● **Data for processing**
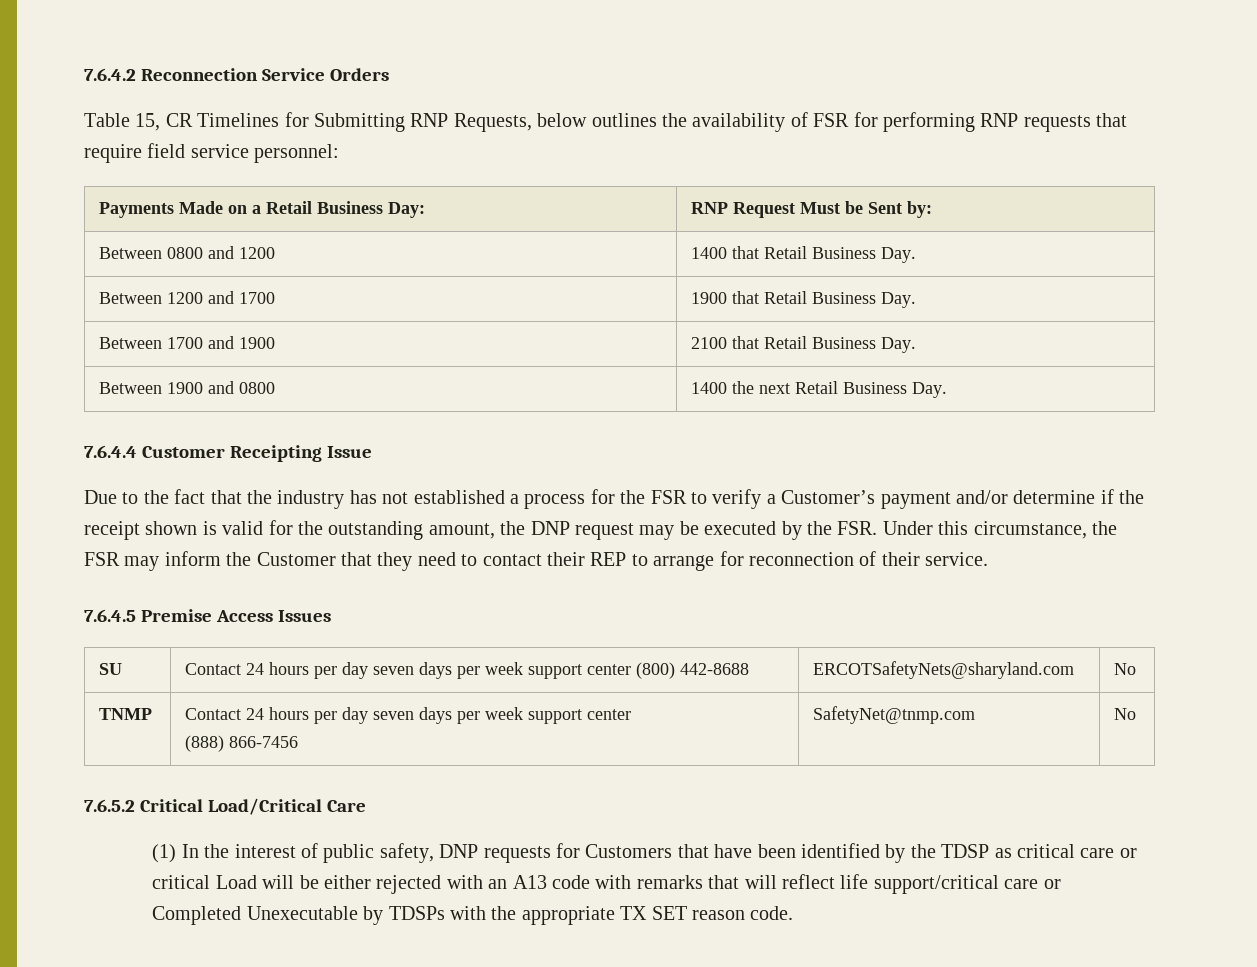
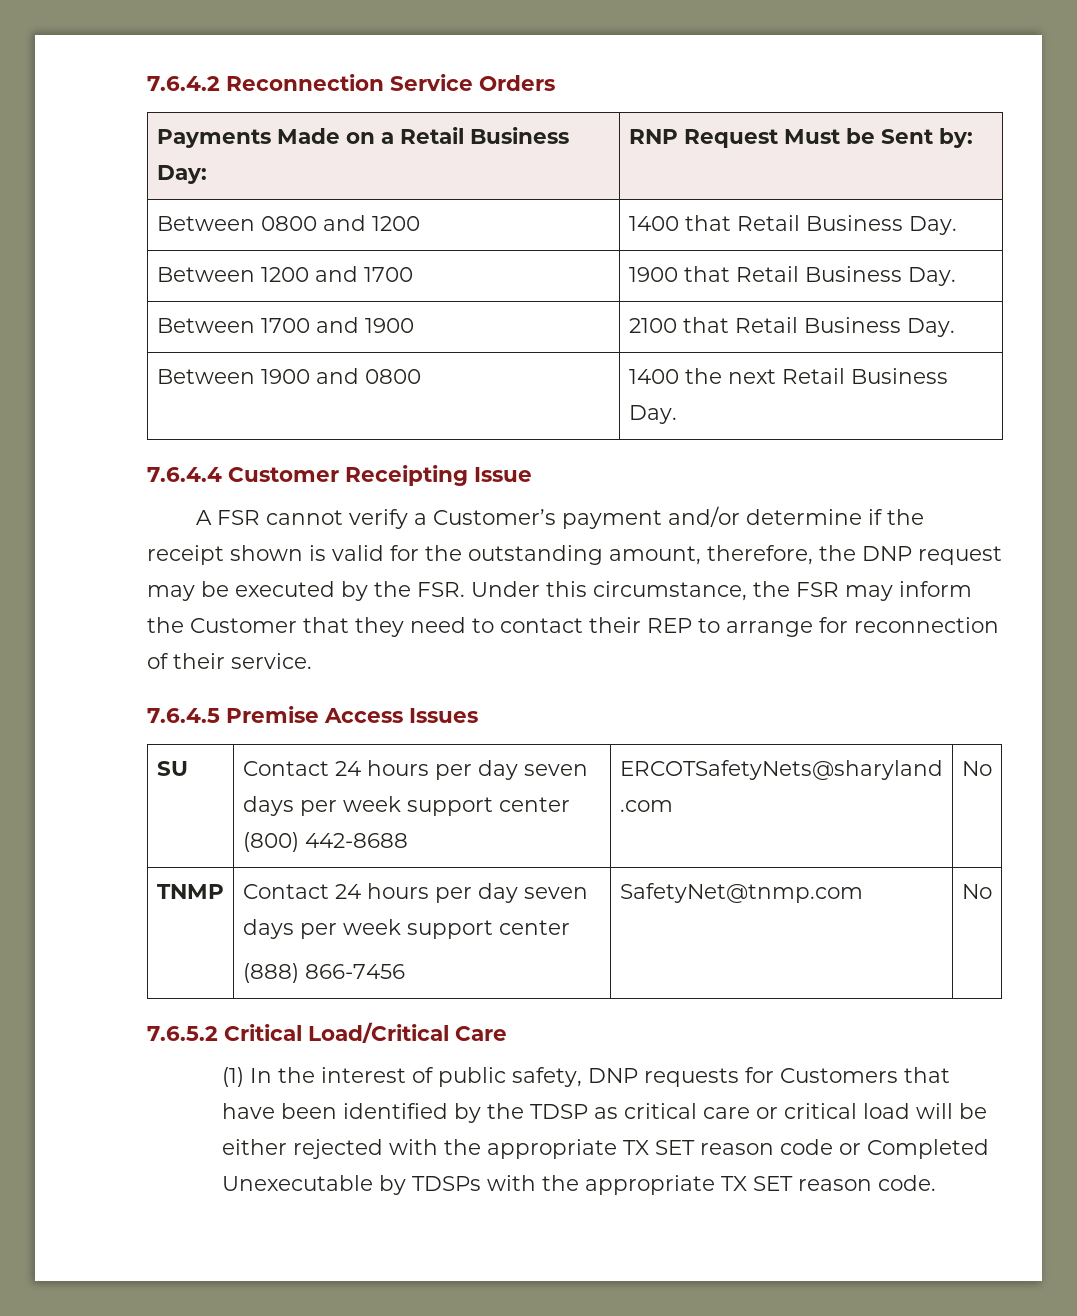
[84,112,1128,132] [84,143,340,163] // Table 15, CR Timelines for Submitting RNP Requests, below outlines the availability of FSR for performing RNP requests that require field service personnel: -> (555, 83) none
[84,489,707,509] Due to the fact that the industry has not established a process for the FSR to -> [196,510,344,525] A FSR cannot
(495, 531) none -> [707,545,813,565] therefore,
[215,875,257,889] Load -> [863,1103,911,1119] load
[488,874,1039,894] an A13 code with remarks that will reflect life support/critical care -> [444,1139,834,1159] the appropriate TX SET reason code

● **Exercise prompt**
Gather all lines from the records above in which "that" appears.

● **Answer below**
[84,112,1128,132] [84,143,340,163] // Table 15, CR Timelines for Submitting RNP Requests, below outlines the availability of FSR for performing RNP requests that require field service personnel: -> (555, 83) none
[84,489,707,509] Due to the fact that the industry has not established a process for the FSR to -> [196,510,344,525] A FSR cannot
[488,874,1039,894] an A13 code with remarks that will reflect life support/critical care -> [444,1139,834,1159] the appropriate TX SET reason code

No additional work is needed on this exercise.